Ankara, Türkiye’nin komşu ülkelerle ilişkilerini geliştirme politikası çerçevesinde Ukrayna’yı Türkiye’nin ilişkilerini geliştirmesi gereken öncelikli ülkelerden biri olarak görmektedir. Batı’ya dönük yüzüyle demokrasinin hakim olduğu istikrarlı bir Ukrayna, Karadeniz ve Kafkasya’da istikrarın sağlanmasına da çalışacaktır. Türkiye ise Ukrayna için Orta Doğu ve Doğu Akdeniz’e çıkışta anahtar rolü oynayan ve bu nedenle Ukrayna’nın güney ekseninde önceliği olan bir ülkedir. Ayrıca, 21. yüzyılda Türkiye ve Ukrayna’nın dış politika yönelimleri paraleldir. İki ülke de Karadeniz Ekonomik İşbirliği Teşkilatı ile birlikte Karadeniz’de barışın korunması, Avrupa Birliği’ne entegrasyon, bölgesel işbirliğinin çok yönlü geliştirilmesi ve komşu ülkelerle işbirliğinin derinleştirilmesini hedeflemektedir. Askeri ilişkiler ikili düzeyde, NATO-Ukrayna Komisyonu ve Karadeniz İşbirliği Görev Grubu BLACKSEAFOR çerçevesinde sürdürülmektedir.
 
Siyasi olarak birbirini tamamlayan Türkiye ile Ukrayna, ekonomik alanda da birbirini tamamlayan iki ülkedir. İki ülkenin toplam 120 milyon nüfusu dev bir pazar oluşturmaktadır. Ukrayna’nın savunma, uzay ve havacılık alanlarındaki potansiyeli, Türkiye’nin de Ukrayna’nın tekstil ve işlenmiş gıda ihtiyacını karşılayacak durumda olması iki ülke ekonomilerinin tamamlayıcı özelliğini göstermektedir. Türkiye, Ukrayna’nın en büyük ticaret ortakları arasında Rusya Federasyonu, Türkmenistan, İtalya, Almanya ve ABD’den sonra altıncı durumdadır. İthalat hacmi dikkate alındığında ise Türkiye, Rusya Federasyonu ve Almanya’dan sonra üçüncü sıradadır.
 
Türkiye ve Ukrayna’yı birbirine bağlayan önemli konulardan biri de Stalin döneminde Kırım'dan diğer Sovyet Cumhuriyetlerine zorla göç ettirilen Kırım Tatarlarının tekrar geri yerleştirilmesiyle ilgili işbirliği olmuştur.
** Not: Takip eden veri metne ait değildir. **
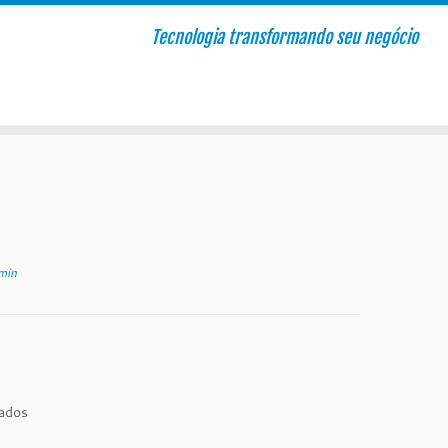
Tecnologia transformando seu negócio
min
cados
Kırım ve Kırım Tatarları iki ülke arasında bir çatışma noktası olmamış, aksine bir dostluk köprüsü ve işbirliği alanı olmuştur. Türkiye, Kırım'a geri dönen 260 bin Kırım Tatarının Ukrayna toplumuna entegrasyonunun sağlanmasında Ukrayna’nın karşılaştığı zorlukları anlayışla karşılamış ve Kırım Tatarları için konut inşaatı ile gereken altyapının oluşturulmasına destek vermiştir.
 
Türkiye-Ukrayna ilişkileri ve işbirliği potansiyelinin çok altındadır. Bunun en önemli nedenlerinden biri Karadeniz bölgesini etkisi altına alan Batı yanlısı sivil siyasi dönüşümlerdir. Moskova buna ‘Renkli devrim’ diyor. ‘Renkli devrim’den itibaren bir türlü istikrara kavuşamayan Ukrayna, bir taraftan bölgedeki konumunu yitirirken, diğer taraftan da ekonomik sorunları cözmekte zorlanmıştır. Ayrıca, Rusya Federasyonu’nda olduğu gibi Ukrayna’da da siyasi elit, entelektüeller ve halk arasında Soğuk Savaş döneminden kalan algılamaların varlığı da ikili ilişkileri olumsuz etkilemektedir.
 
Ukrayna, 16 Temmuz 1990’da egemenliğini ilan etmişti. 24 Ağustos 1991’de de Bağımsızlık Kararnamesi kabul edilmişti. Her yıl 24 Ağustos, Ukrayna’nın Bayrak ve Bağımsızlık günü olarak kutlanıyor. Ankara’da da 6 Eylül’de düzenlenen bir resepsiyonla bağımsızlık günü kutlandı. Ukrayna artık 20 yaşında. Türkiye-Ukrayna dostluğunun daha da gelişmesi dileğiyle.